We can all choose to challenge and call out gender bias and inequality. We can all choose to seek out and celebrate women's achievements. Collectively, we can all help create an inclusive world.
1. Which bias would you like to break about women at work in 2022?
This is a big question, as there are so many biases that women encounter. I genuinely would like to see a wider acceptance that women can be in leadership roles and be great mothers. The adaptations that businesses need to make to support this are relatively small, and having more women in leadership roles is proven to make a company more successful in terms of growth, revenues, retention… etc.
I also think that there is a huge bias against menopausal women – for some women, this can be an incredibly painful and difficult time, and there is little support available to better help them. This problem is something that has just been “accepted” - that feminine health just has to be ignored or the symptoms endured – but crucially women going through menopause do not stop being good at their jobs; we make many adaptations to the workplace for our pregnant colleagues, it's time to also look at menopausal care.
2. Do you think that more companies adopting a hybrid working pattern have helped to shift pre-conceived conceptions about flexible working for women and why?
During the pandemic, businesses realised that they could operate remotely with minimal impact on productivity. This universal shift made all staff aware of the benefits and challenges that homeworking can bring. I can see that my male peers who are parents have enjoyed the flexibility and being more present in their kids’ school lives. Whereas in 2019, we would have had to book a half-day to see a nativity, it is acceptable to work from home, see the show and make sure that you catch up. When this becomes the norm or the expected scenario for men and women, without an impact on productivity, the outcomes are extremely positive.
3. What is one action companies can take to further balance their talent attraction strategies?
Have wording along the lines of “we can accommodate and support a flexible working pattern” so that candidates who can’t work traditional hours are more likely to apply. Most importantly, I would have your interview panel as diverse as possible, and if not, be open as to why that is. Equally, don’t make someone feel like “the diversity candidate” make them feel like a candidate.
4. What is your advice for making job descriptions more inclusive?
When you’re looking at what sort of a role you’re hiring for, what skill sets, what the day job is, look at what else is comparable, and look at the next steps for the role too.

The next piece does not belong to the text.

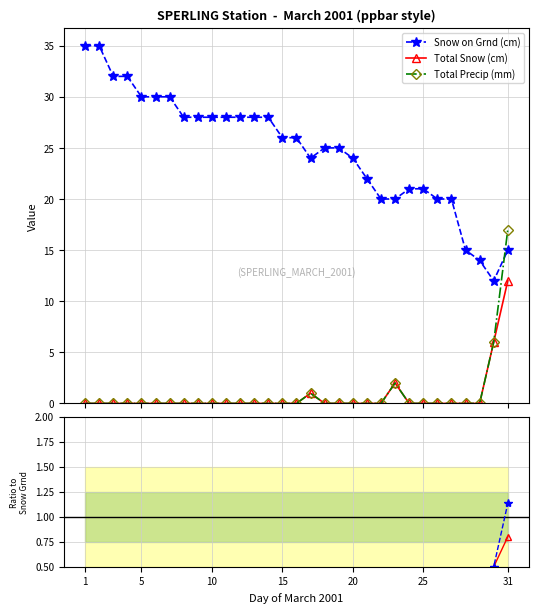

Which series has the widest spread of values?

Snow on Grnd (cm)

Also, look at what tech stacks you’re making mandatory – the minute you name a specific tool, a number of candidates, mostly women, will self-exclude – so if you don’t mind what SIEM tool a candidate has used, keep it broad.
5. International Women’s Day is also about celebrating women and their achievements, who inspires you?
Jacinda Arden – the ultimate example of a working mum who hasn’t dropped the ball on her day job. Also, Angela Merkel – I am in awe as to how she has managed her tenure.